- Saqar Cheshmeh-ye Sofla Location within Iran
- Coordinates: 35°40′52″N 61°07′43″E﻿ / ﻿35.68111°N 61.12861°E
- Country: Iran
- Province: Razavi Khorasan
- County: Salehabad
- District: Central
- Rural District: Salehabad

Population (2016)
- • Total: 112
- Time zone: UTC+3:30 (IRST)

= Saqar Cheshmeh-ye Sofla =

Village in Razavi Khorasan province, Iran

Saqar Cheshmeh-ye Sofla (سقرچشمه سفلي) (Note: Also romanized as Şaqar Cheshmeh-ye Soflá; also known as Şaghar Cheshmeh-ye Soflá and Saqar Cheshmeh-ye Pā’īn) is a village in Salehabad Rural District of the Central District in Salehabad County, Razavi Khorasan province, Iran.

==Demographics==
===Population===
At the time of the 2006 National Census, the village's population was 93 in 17 households, when it was in the former Salehabad District of Torbat-e Jam County.

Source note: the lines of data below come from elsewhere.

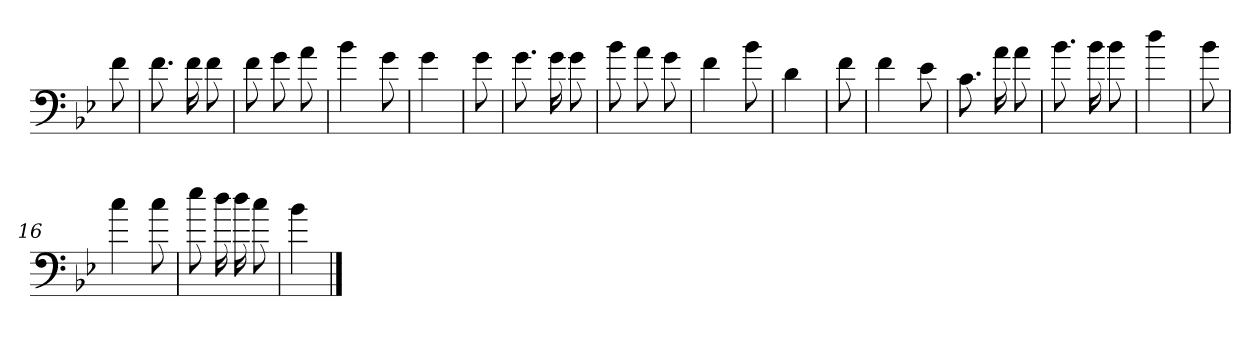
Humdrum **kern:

**kern
*part1
*staff1
*clefF4
*k[b-e-]
*B-:
=
8f
=1
8.f
16f
8f
=2
8f
8g
8a
=3
4b-
8g
=4
4g
=5
8g
=6
8.g
16g
8g
=7
8b-
8a
8g
=8
4f
8b-
=9
4d
=10
8f
=11
4f
8e-
=12
8.c
16a
8a
=13
8.b-
16b-
8b-
=14
4dd
=15
8b-
=16
4cc
8cc
=17
8ee-
16dd
16dd
8cc
=18
4b-
==
*-
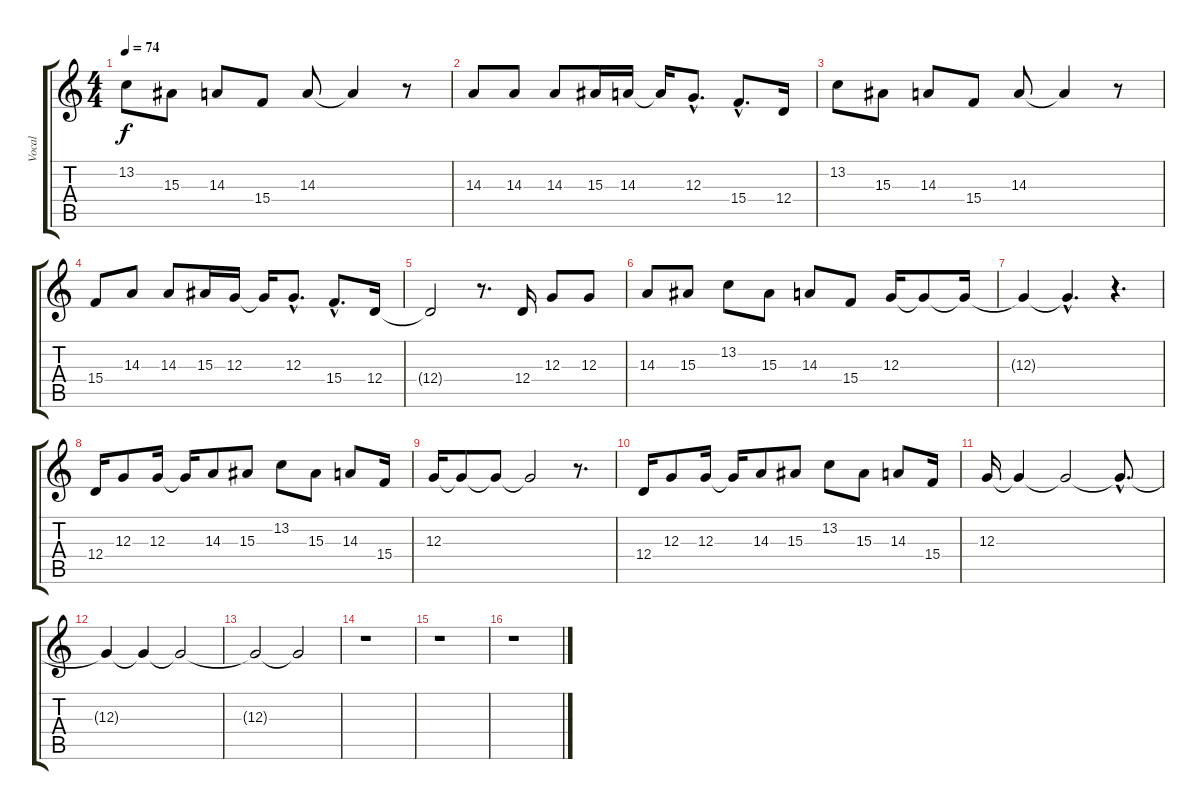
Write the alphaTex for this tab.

\track ("Vocal" "Vocal") {instrument sopranosax}
\staff {score tabs}
\tuning (E4 B3 G3 D3 A2 E2) {hide}
\ts (4 4)
\tempo 74
\clef g2
\ks c
13.2.8{dy f} 15.3.8 14.3.8 15.4.8 14.3.8 14.3{t}.4 r.8 |
14.3.8 14.3.8 14.3.8 15.3.16 14.3.16 14.3{t}.16 12.3{hac}.8{d} 15.4{hac}.8{d} 12.4.16 |
13.2.8 15.3.8 14.3.8 15.4.8 14.3.8 14.3{t}.4 r.8 |
15.4.8 14.3.8 14.3.8 15.3.16 12.3.16 12.3{t}.16 12.3{hac}.8{d} 15.4{hac}.8{d} 12.4.16 |
12.4{t}.2 r.8{d} 12.4.16 12.3.8 12.3.8 |
14.3.8 15.3.8 13.2.8 15.3.8 14.3.8 15.4.8 12.3.16 12.3{t}.8 12.3{t}.16 |
12.3{t}.4 12.3{hac t}.4{d} r.4{d} |
12.4.16 12.3.8 12.3.16 12.3{t}.16 14.3.8 15.3.8 13.2.8 15.3.8 14.3.8 15.4.16 |
12.3.16 12.3{t}.8 12.3{t}.8 12.3{t}.2 r.8{d} |
12.4.16 12.3.8 12.3.16 12.3{t}.16 14.3.8 15.3.8 13.2.8 15.3.8 14.3.8 15.4.16 |
12.3.16 12.3{t}.4 12.3{t}.2 12.3{hac t}.8{d} |
12.3{t}.4 12.3{t}.4 12.3{t}.2 |
12.3{t}.2 12.3{t}.2 |
r.1 |
r.1 |
r.1
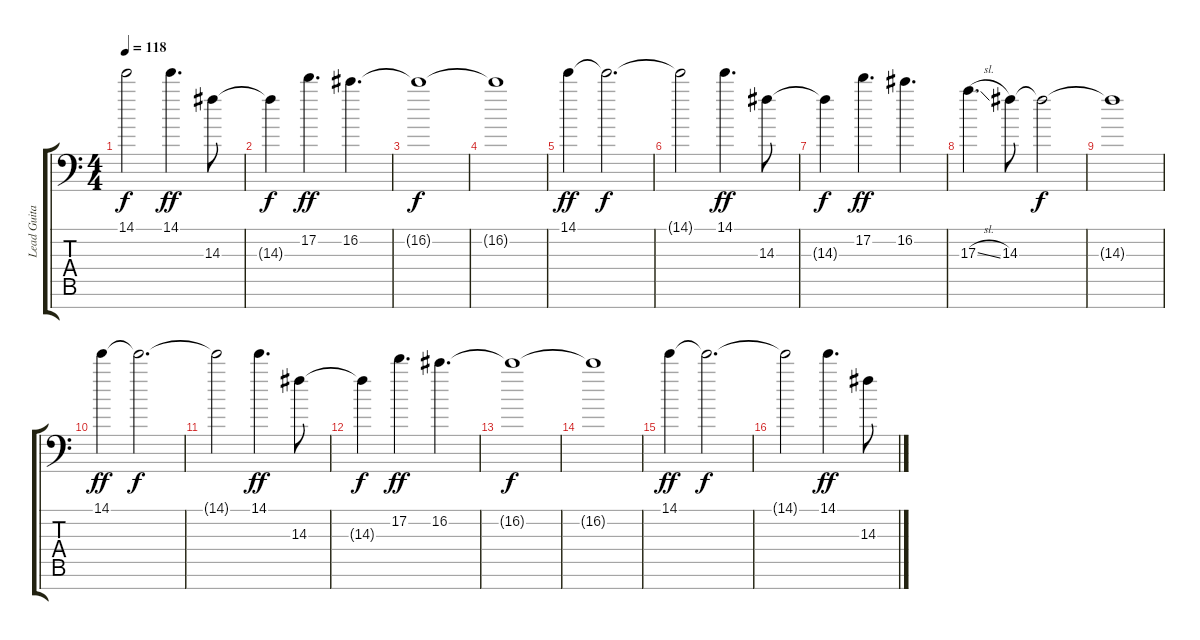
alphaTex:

\track ("Lead Guitar #1" "Lead Guita") {instrument overdrivenguitar}
\staff {score tabs}
\tuning (D4 A3 E3 D3 A2 E2 A1) {hide}
\ts (4 4)
\tempo 118
\clef f4
\ks c
14.1{t}.2{dy f} 14.1.4{d dy ff volume 8} 14.3.8 |
14.3{t}.4{dy f} 17.2.4{d dy ff} 16.2.4{d} |
16.2{t}.1{dy f volume 0} |
16.2{t}.1 |
14.1.4{dy ff volume 8} 14.1{t}.2{d dy f volume 3} |
14.1{t}.2 14.1.4{d dy ff volume 8} 14.3.8 |
14.3{t}.4{dy f} 17.2.4{d dy ff} 16.2.4{d} |
17.3{sl}.4{d} 14.3.8 14.3{t}.2{dy f volume 3} |
14.3{t}.1 |
14.1.4{dy ff volume 8} 14.1{t}.2{d dy f volume 3} |
14.1{t}.2 14.1.4{d dy ff volume 8} 14.3.8 |
14.3{t}.4{dy f} 17.2.4{d dy ff} 16.2.4{d} |
16.2{t}.1{dy f volume 0} |
16.2{t}.1 |
14.1.4{dy ff volume 8} 14.1{t}.2{d dy f volume 3} |
14.1{t}.2 14.1.4{d dy ff volume 8} 14.3.8
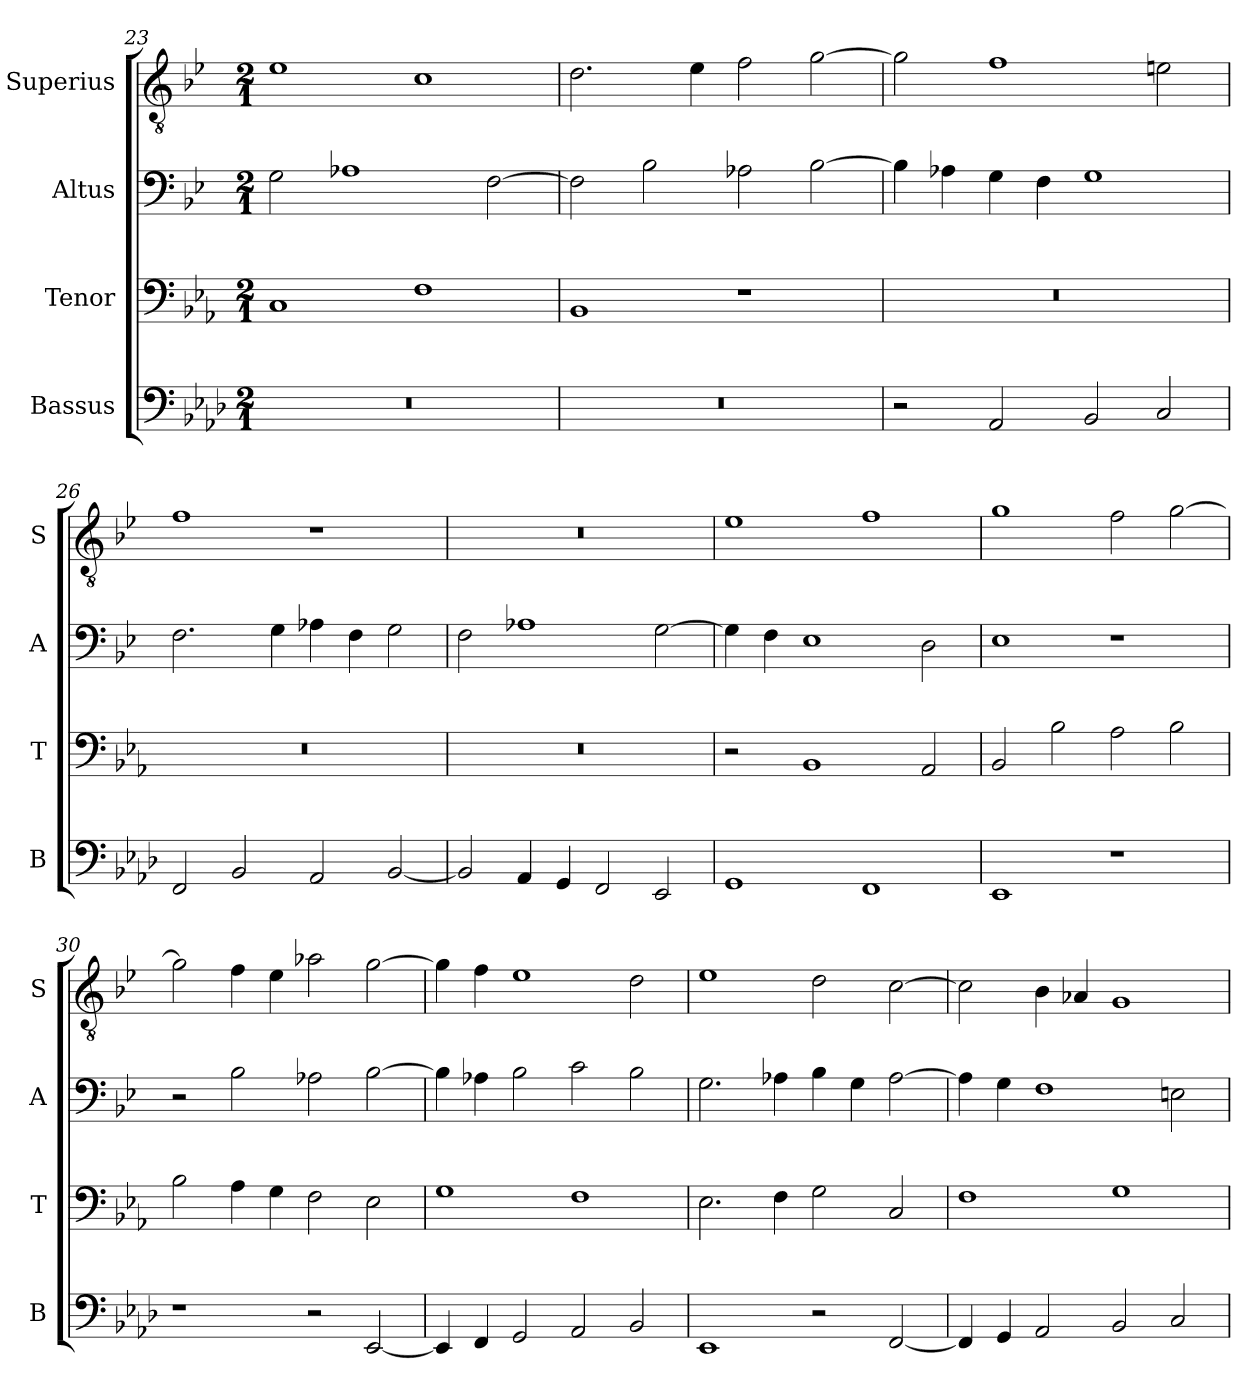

The following census in 2011 counted 95 people in 20 households. The 2016 census measured the population of the village as 112 people in 28 households.

In 2018, the district was separated from the county in the establishment of Salehabad County, and the rural district was transferred to the new Central District.